▶ **TASK INPUT**:
▬▬▬

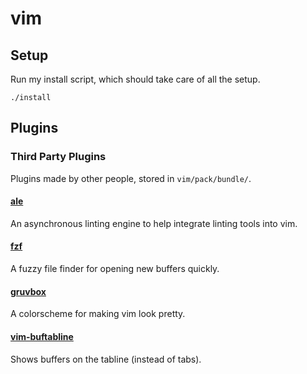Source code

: # vim

## Setup

Run my install script, which should take care of all the setup.

`./install`

## Plugins

### Third Party Plugins

Plugins made by other people, stored in `vim/pack/bundle/`.

#### [ale](https://github.com/w0rp/ale)

An asynchronous linting engine to help integrate linting tools into vim.

#### [fzf](https://github.com/junegunn/fzf)

A fuzzy file finder for opening new buffers quickly.

#### [gruvbox](https://github.com/morhetz/gruvbox)

A colorscheme for making vim look pretty.

#### [vim-buftabline](https://github.com/ap/vim-buftabline)

Shows buffers on the tabline (instead of tabs).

▬▬▬

▶ **EXERCISE PROMPT**:
Rename every "buffers" in the data above to "windows", keep all other text unchanged, and leave out the pictures.

▶ **SOLUTION FOR THIS PROBLEM**:
Source code

: # vim

## Setup

Run my install script, which should take care of all the setup.

`./install`

## Plugins

### Third Party Plugins

Plugins made by other people, stored in `vim/pack/bundle/`.

#### [ale](https://github.com/w0rp/ale)

An asynchronous linting engine to help integrate linting tools into vim.

#### [fzf](https://github.com/junegunn/fzf)

A fuzzy file finder for opening new windows quickly.

#### [gruvbox](https://github.com/morhetz/gruvbox)

A colorscheme for making vim look pretty.

#### [vim-buftabline](https://github.com/ap/vim-buftabline)

Shows windows on the tabline (instead of tabs).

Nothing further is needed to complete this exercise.